American Express (AXP)

Our second largest contractor in the quarter was American Express (AXP). AXP finished 2024 on a strong note, with earnings growing 23% for the year. While provisions for credit losses increased, reflecting a more cautious credit outlook, net write-off rates remained below historical averages, indicating strength in the underlying credit quality. AXP remains well-capitalized, and its affluent customer base is expected to fare better than the general economy in the coming months. However, the stock was not cheap, and we trimmed our position in Q1.

One thing that is common across both our top performers and contractors is that they are well-capitalized businesses with durable competitive positions in their respective markets. That is by design. Companies that operate from a position of strength are better positioned to navigate market downturns and often emerge in a stronger position as competitors go bankrupt or are acquired. Moreover, many of our portfolio companies actively repurchase their own stock.
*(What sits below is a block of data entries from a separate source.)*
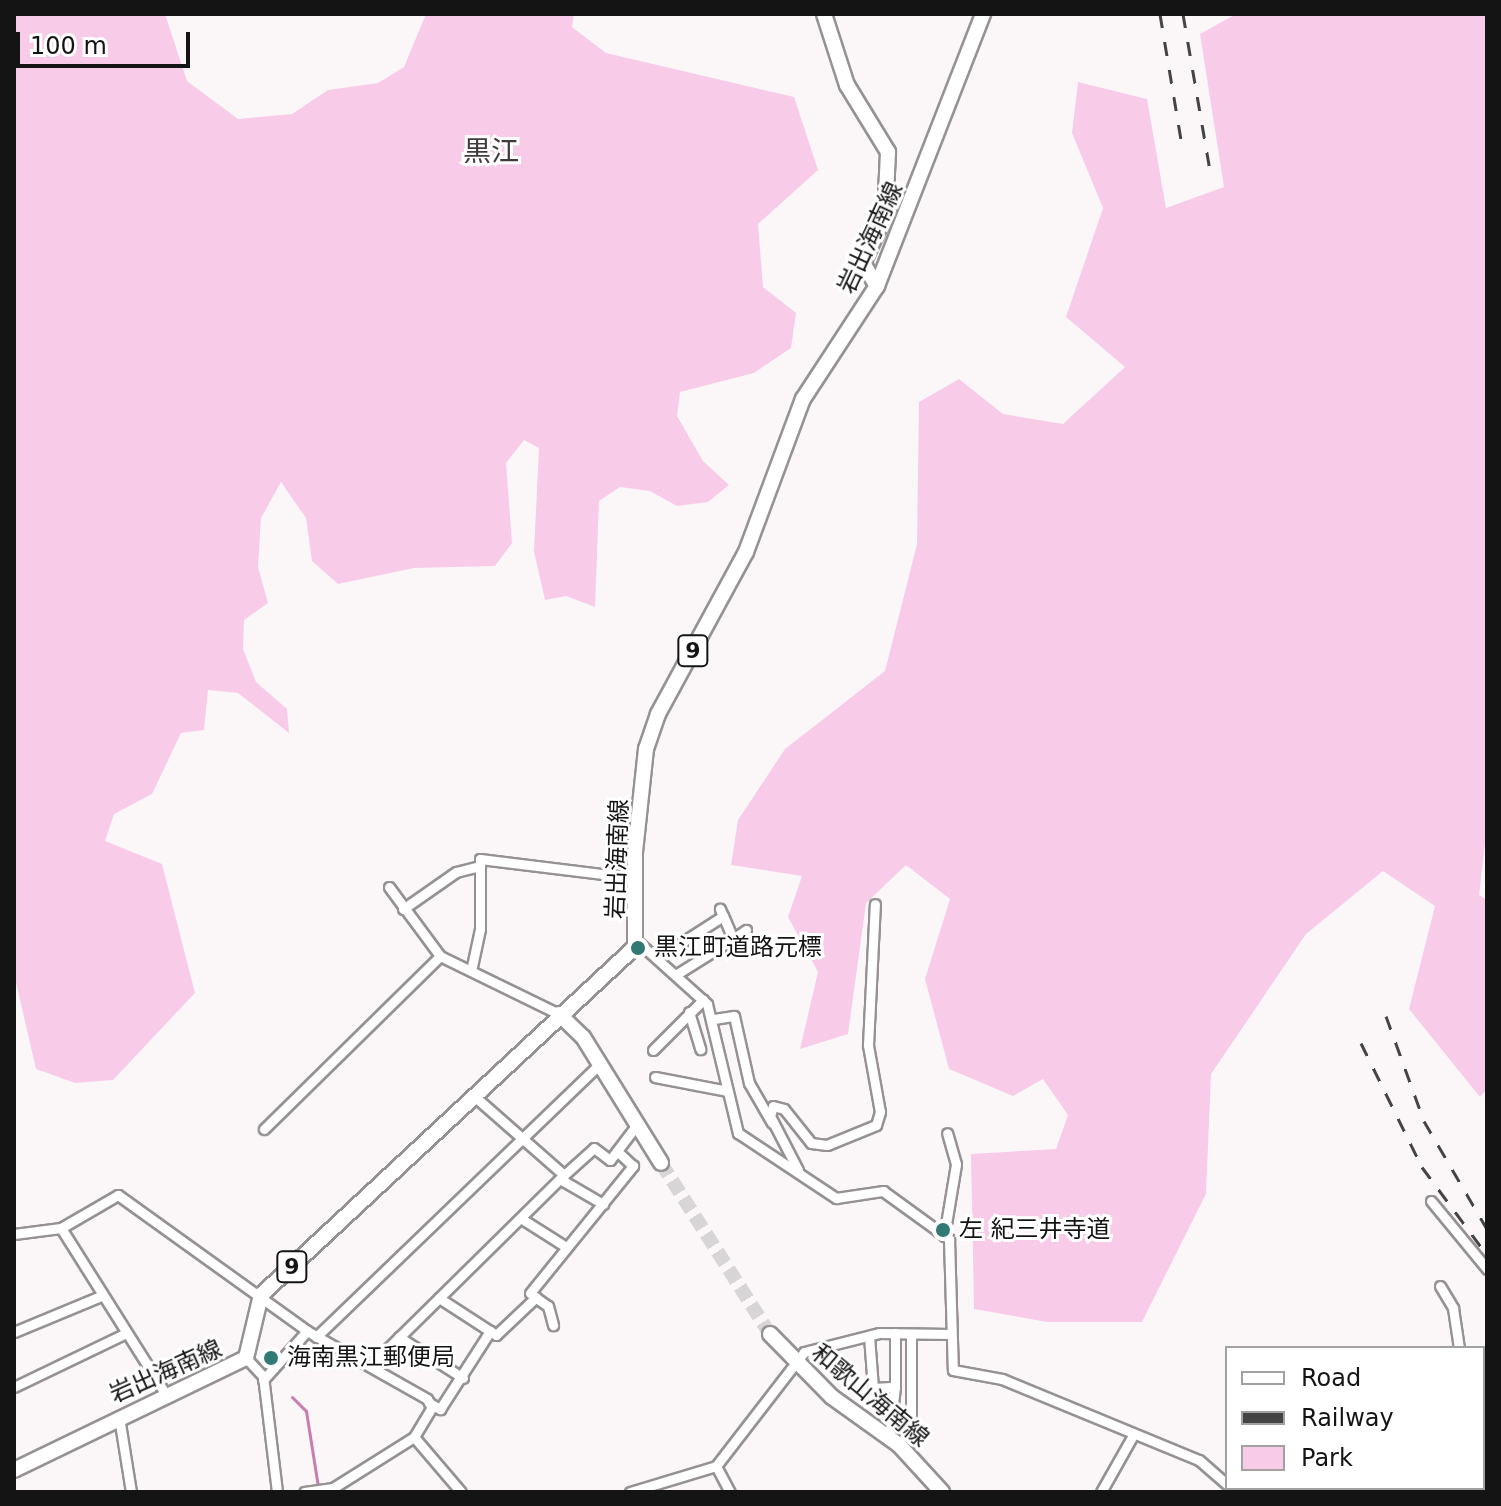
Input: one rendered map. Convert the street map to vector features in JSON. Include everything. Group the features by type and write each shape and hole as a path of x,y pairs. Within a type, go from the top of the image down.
{"main road":[{"path":"824,14 847,85 888,152 885,215 863,263 877,286"},
{"name":"岩出海南線","path":"14,1470 165,1393 246,1358 261,1295 638,942 634,878 646,749 658,714 746,552 803,399 877,286 983,14"},
{"path":"559,1014 600,1064 661,1163"},
{"name":"和歌山海南線","path":"770,1334 793,1361 889,1438 942,1492"}],"street":[{"path":"471,971 480,859 548,862 634,878"},
{"path":"403,909 456,872 480,866"},
{"path":"389,887 440,956 559,1014"},
{"path":"778,1127 773,1106 784,1109 811,1143 827,1145 876,1125 868,1045 875,904"},
{"path":"659,957 722,912 733,939"},
{"path":"677,974 746,930"},
{"path":"638,942 659,957 703,1000 714,1019 738,1133 836,1198 883,1191 944,1236 952,1253 950,1334 953,1370 1002,1379 1132,1437 1199,1460 1225,1482"},
{"path":"264,1129 440,956"},
{"path":"653,1050 703,1000"},
{"path":"689,1012 700,1049"},
{"path":"714,1019 734,1016 749,1083 778,1127 798,1170"},
{"path":"263,1380 600,1064"},
{"path":"655,1077 728,1091"},
{"path":"474,1096 525,1136 562,1177 603,1204"},
{"path":"370,1366 594,1148 610,1160 636,1126"},
{"path":"944,1236 956,1164 947,1133"},
{"path":"522,1219 572,1250 633,1166 617,1151"},
{"path":"14,1234 61,1228 118,1195 312,1334 440,1409 463,1378 490,1331"},
{"path":"1431,1201 1487,1269"},
{"path":"61,1228 101,1296 165,1393"},
{"path":"439,1298 496,1335 533,1295 563,1245"},
{"path":"1440,1286 1453,1308 1459,1346"},
{"path":"533,1295 548,1306 553,1325"},
{"path":"14,1332 101,1296"},
{"path":"14,1387 126,1333"},
{"path":"889,1438 894,1418 895,1333"},
{"path":"894,1418 911,1419 911,1334"},
{"path":"630,1492 716,1466 793,1361 869,1336 950,1334"},
{"path":"869,1336 873,1388 895,1387"},
{"path":"399,1337 463,1378"},
{"path":"246,1358 263,1380 277,1492"},
{"path":"304,1492 333,1488 414,1437 429,1403"},
{"path":"119,1417 131,1492"},
{"path":"414,1437 461,1492"},
{"path":"1101,1492 1132,1437"},
{"path":"716,1466 730,1492"}],"green space":[{"path":"14,14 165,14 187,81 238,119 292,114 328,90 378,83 404,67 426,14 574,14 572,27 606,53 794,97 818,170 758,224 763,287 796,313 791,348 754,373 680,392 677,416 703,461 729,485 708,502 677,506 650,491 620,487 599,501 595,607 566,596 545,600 534,552 539,448 524,440 506,463 512,543 495,566 414,568 338,584 312,561 306,518 281,482 261,518 258,567 268,603 244,620 243,649 256,682 287,709 289,733 238,693 208,690 204,730 181,733 152,794 114,814 105,841 162,864 195,993 113,1080 75,1083 36,1069 14,974"},
{"path":"1236,14 1487,14 1487,826 1479,895 1487,900 1487,1089 1480,1097 1409,1009 1435,906 1383,871 1306,934 1211,1074 1206,1194 1142,1322 1047,1322 974,1309 971,1154 1056,1149 1068,1115 1043,1079 1013,1096 949,1069 925,979 950,899 906,865 866,903 848,1034 800,1049 818,972 788,917 802,876 731,865 738,820 785,749 885,671 917,544 919,402 959,379 1003,414 1063,424 1125,367 1066,317 1103,208 1072,133 1078,82 1147,99 1166,208 1224,187 1200,34"}],"waterway":[{"path":"292,1397 306,1411 318,1487"}],"tunnel":[{"path":"661,1163 770,1334"}],"railway":[{"path":"1160,14 1183,151"},
{"path":"1183,14 1210,170"},
{"path":"1386,1016 1424,1121 1487,1229"},
{"path":"1361,1043 1422,1167 1487,1255"}],"place":[{"name":"黒江町道路元標","path":"638,948"},
{"name":"左 紀三井寺道","path":"943,1230"},
{"name":"海南黒江郵便局","path":"271,1358"}],"district":[{"name":"黒江","path":"491,152"}]}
Lower stock prices allow them to repurchase a greater percentage of their outstanding shares, leaving remaining shareholders with a larger claim on future cashflows. This is a powerful and tax-free mechanism for long-term value creation.

Icon PLC (ICLR)

We made one new purchase in the quarter: Icon PLC (ICLR). ICLR is a leading contract research organization (CRO) based in Ireland that manages clinical trials for pharmaceutical and biotechnology companies worldwide. Despite some uncertainty driven by recent personnel changes at the Food and Drug Administration (FDA) and the Centers for Disease Control and Prevention (CDC), we believe that new drugs and medical devices will continue to be developed, and scientific progress will continue. New drugs require rigorous clinical testing before reaching the market. As a leading CRO, ICLR will capture its fair share of clinical trials once the dust settles.